The final chapter of “The Millionaire Next Door” relates to us, the readers as “Find Your Niche” Chapter 7. Choosing the right occupation does have something to do with your wealth, which we all know. The millionaires of that time took advantages of different strategies and business opportunities America has. The book was written in 1996, but they estimated in the next 10 years (so 2006) that there would be a surplus of money and opportunities serving the wealth would be greater. It’s true looking back on it now. There’s an increase in jobs like dentistry, plastic surgeons, dermatologists, pawn brokers, accountants, mortgage lenders, etc. (220-224) And this book predicted it.

I highlighted the main chapters of the book because I thought they were relevant and very interesting.

“The Millionaire Next Door” is a book I would recommend to my fellow colleagues. This book is all meat and potatoes, no side dishes. Although for the young audience I think it is much because at this young age with no assets we should be focused on getting a set foundation. It has so much useful information and gets straight to the point with a logical perspective. I would even call it a quick read because it was very easy to pick up and put down and jump right back into it. The only concern I have is that this book was written in 1996, and I feel millionaires are a little different in today’s society. I would love to see some updated material of the same studies. I’m sure a lot has changed.

This is a book made for everyone to read.
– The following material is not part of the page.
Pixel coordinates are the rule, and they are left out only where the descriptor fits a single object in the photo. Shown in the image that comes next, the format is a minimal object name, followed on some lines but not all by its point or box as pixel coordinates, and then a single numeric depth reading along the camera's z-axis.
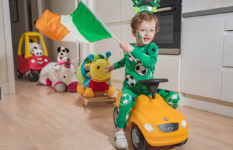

We have questions, Danko and Stanley give us the answers. I enjoyed reading this book because it helped me think in a realistic way. Even though I’m getting a good education, staying in school, and hold a decent job at the age of twenty I understand there’s a slim percentage of me having a net worth of one million dollars. I have no interest in the jobs that have the highest salaries like being a lawyer, doctor, etc. It’s fine, I’m okay with that. But just to know that there’s a chance for me to build my wealth consistently rather than actively (ex. Big salary) is eye opening.